I'd like to mention some factors I find helpful in interpreting this data,
as also noted by Heather and by Sally.

1. Phil, as I interpret footnote 4, "figures include overhead and
profit"--please correct me if I'm not seing this right, but the
publisher's cost including overhead and profit is the price the publisher
charges=20 the library. As librarians, you and I think of that as _the_
cost, because it's our cost. (subject to my note 3)

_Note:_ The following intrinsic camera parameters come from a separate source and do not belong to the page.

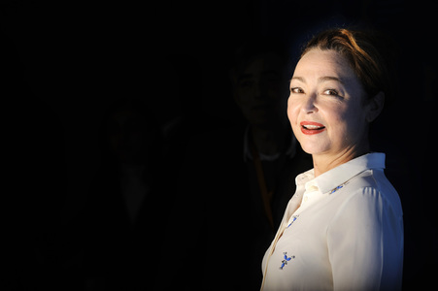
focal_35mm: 200
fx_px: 2431
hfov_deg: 10.3
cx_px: 219
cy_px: 146
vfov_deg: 6.9
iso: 200
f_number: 9
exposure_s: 1/320
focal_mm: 200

It is however _not_ the cost to the publisher.  The cost to the publisher
does not include profit; he can price his product to attain whatever level
of profit he thinks is appropriate and possible. The cost for the
publisher to produce a journal , including overhead, might be $1000, and
if he prices it at $2000 then the library's cost is $2000, and the
publisher makes a very good profit. . With the same $1000 cost to the
publisher, he might price it at $1000 and break even, which may be all a
particular non-profit publisher wants.

2. Even considering the cost to the publisher, it represents his current
costs, and the price as based on that cost. It does not represent what he
might be able to sell it at if he produces more efficiently, produces more
cheaply, has lower overhead, or - even -- gets more subscriptions!  If any
of these happens, he often chooses to produce larger journals, but might
choose higher profits, or lower prices.

3. I think some but not all of the library serials budget figures include
some acquisitions costs, such as fees for subscription agents and postage.
These will not be major components, but they do represent additional costs
to the libraries. There is also library overhead, which is I think never
included in these figures--not even the salaries of the serials staff.

4. The 50% you use for the percent due to scholarly journals, does this
also include indexing and=20 abstracting services?  I think libraries do
this differently, and it may be a major component.

5. The data is changing--figures from price lists, library statistics,
annual reports, and so on are generally out of date when published, but we
cannot hope for better.  Experience helps in knowing how to adjust them.

Concluding, your data about shift to a producer-paid model assumes equal
values for all of these factors under both models.  I agree that it is the
right way to think about it.. It is not prudent to plan on the assumption
libraries could force publishers to lower overhead or decrease profits.
Even if we could, that fwould apply to either model.  As almost all of us
recognize, the rationale for a change to OA journals is not to reduce the
cost, but to improve the access. It's the economic effect of that change
on individual universities that your spreadsheet shows, and it will
obviously be necessary to compensate for the change in some manner.